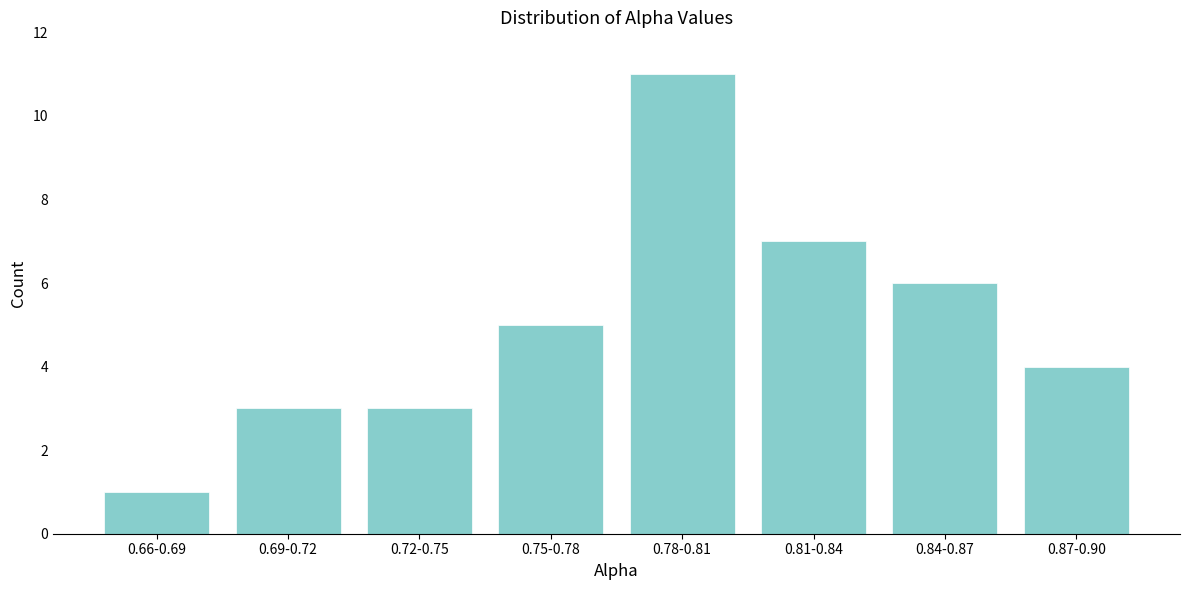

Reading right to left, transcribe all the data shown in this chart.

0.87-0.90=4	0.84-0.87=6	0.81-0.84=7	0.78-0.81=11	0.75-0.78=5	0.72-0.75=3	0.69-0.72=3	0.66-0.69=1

§

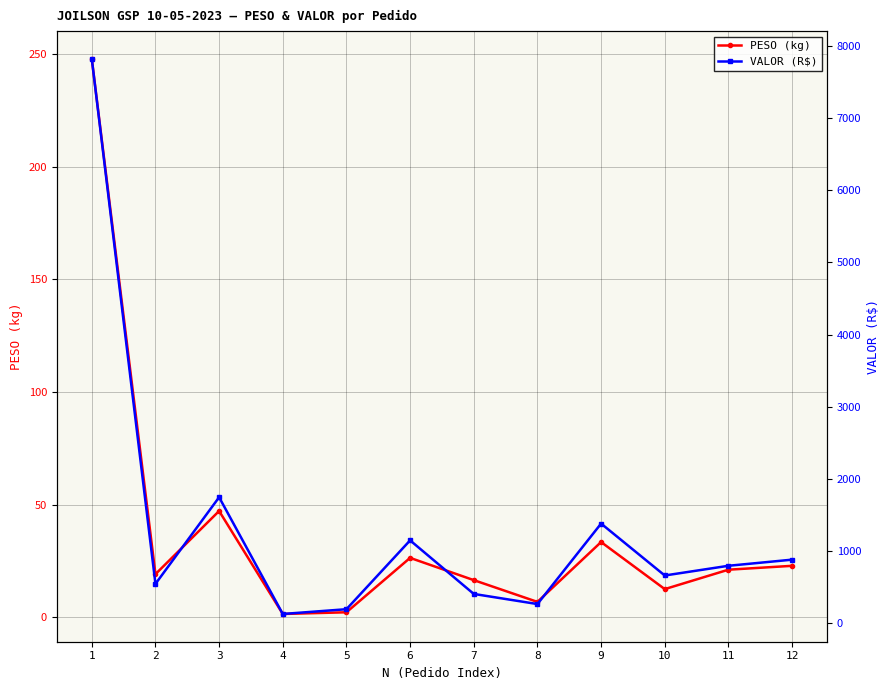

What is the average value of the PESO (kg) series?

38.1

§

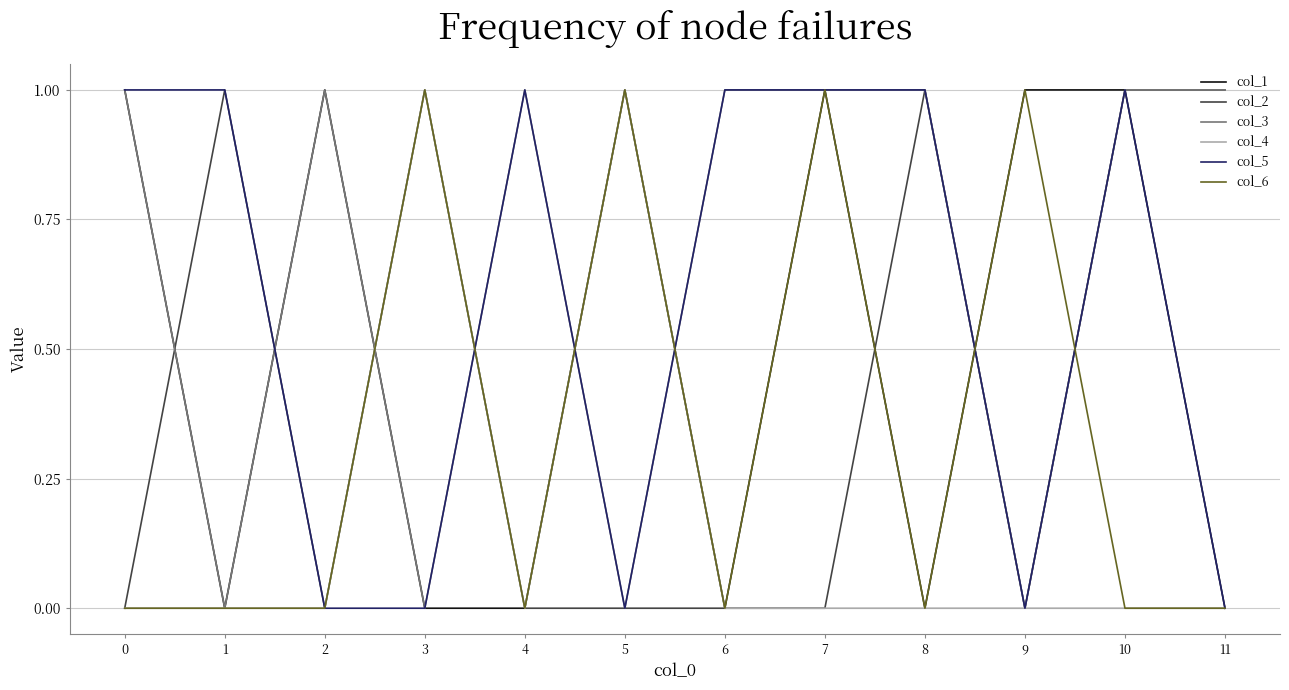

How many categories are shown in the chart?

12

§

- Exercise requirements: Report how many lines of the records above contain the string "chart", counting only occurrences that match its letter case. Provide the number alone.

- Answer for this exercise: 2